Iranian foreign minister Zarif at the UN headquarters in NY, in July
Iran in a complaint to the United Nations has accused the United States of violating its nuclear agreement with world powers by imposing new sanctions over Tehran's ballistic missile testing and rights abuses, Iranian news agencies reported on August 1.

The United States did not immediately respond to Iran's complaint, but U.S. Secretary of State Rex Tillerson said in a news conference on August 1 that he is a strong backer of the nuclear deal and has had to defend it in discussions with President Donald Trump, who has repeatedly said he would like to ditch the deal.

Iran's complaint came after the U.S. Treasury last month imposed sanctions on six Iranian firms for their role in developing ballistic missiles after Tehran launched a rocket capable of putting a satellite into orbit.

The U.S. Congress last month also enacted legislation imposing new sanctions on Iran targeting the missile program, rights abuses and the Islamic Revoluationary Guard Corps.

Ali Larijani, the speaker of Iran's parliament, on August 1 said the new sanctions violate the 2015 nuclear agreement and Iran has taken its case to a UN commission charged with monitoring compliance with the deal, Iran's Tasnim news agency reported.

Iran has previously accused the United States of defying the spirit of the nuclear deal by imposing sanctions, but has not previously taken any formal action against Washington.

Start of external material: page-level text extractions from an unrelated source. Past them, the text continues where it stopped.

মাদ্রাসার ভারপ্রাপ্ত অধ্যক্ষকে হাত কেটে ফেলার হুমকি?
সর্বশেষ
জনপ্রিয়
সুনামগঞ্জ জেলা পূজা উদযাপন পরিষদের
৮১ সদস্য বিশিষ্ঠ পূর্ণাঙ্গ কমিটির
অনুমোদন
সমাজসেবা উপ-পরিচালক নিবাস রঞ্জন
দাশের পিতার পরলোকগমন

The United States, in imposing the sanctions, has maintained that Iran's missile tests violate the "spirit" of the deal and the UN resolution carrying it out, which calls on Iran to refrain from testing missiles that have the capability to carry nuclear weapons.

Tillerson repeated that position on August 1, saying Iran is violating the spirit of the deal because it calls on Tehran to stop ballistic missile tests and be a "good neighbor" to other nations in the Persian Gulf region.

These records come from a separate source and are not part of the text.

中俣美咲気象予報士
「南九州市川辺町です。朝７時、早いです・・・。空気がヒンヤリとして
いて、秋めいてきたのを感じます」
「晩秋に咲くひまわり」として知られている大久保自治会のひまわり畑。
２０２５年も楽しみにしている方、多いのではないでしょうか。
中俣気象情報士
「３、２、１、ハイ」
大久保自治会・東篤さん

The central trade-off of the nuclear agreement is the lifting of international sanctions against Iran in exchange for curbs on its nuclear activities. But the United States has maintained non-nuclear sanctions against Iran targeting missile development and other activities.

Tillerson said that he has argued within the Trump administration that the nuclear deal can be used to help rein in Iran's other activities in the Middle East which Trump opposes, including its backing of the Syrian government in a six-year civil war, its support for Lebanon's Hizballah, and its backing of Huthi rebels in Yemen.

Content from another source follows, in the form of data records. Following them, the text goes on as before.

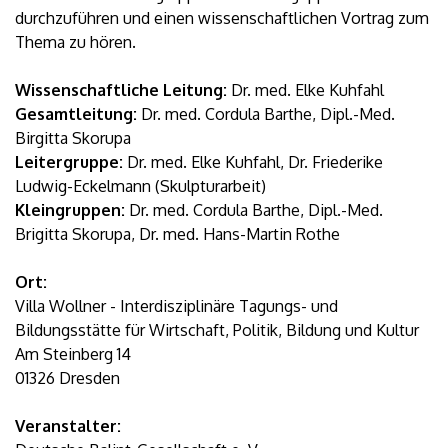
durchzuführen und einen wissenschaftlichen Vortrag zum
Thema zu hören.
Wissenschaftliche Leitung:
Dr. med. Elke Kuhfahl
Gesamtleitung:
Dr. med. Cordula Barthe, Dipl.-Med.
Birgitta Skorupa
Leitergruppe:
Dr. med. Elke Kuhfahl, Dr. Friederike
Ludwig-Eckelmann (Skulpturarbeit)
Kleingruppen:
Dr. med. Cordula Barthe, Dipl.-Med.
Brigitta Skorupa, Dr. med. Hans-Martin Rothe
Ort:
Villa Wollner - Interdisziplinäre Tagungs- und
Bildungsstätte für Wirtschaft, Politik, Bildung und Kultur
Am Steinberg 14
01326 Dresden
Veranstalter:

"There are a lot of alternative means with which we use the agreement to advance our policies and the relationship with Iran, and that's what the conversation generally is around with the president," Tillerson said.

"The greatest pressure we can put to bear on Iran to change their behavior is a collective pressure" made possible by the agreement, he said.

Still, Tillerson acknowledged that he is not sure he has convinced Trump to stick with the deal in the long run.

"He and I have differences," he said. Trump could still "tear it up and walk away," or he could opt to stay in the deal and hold Iran accountable to its terms.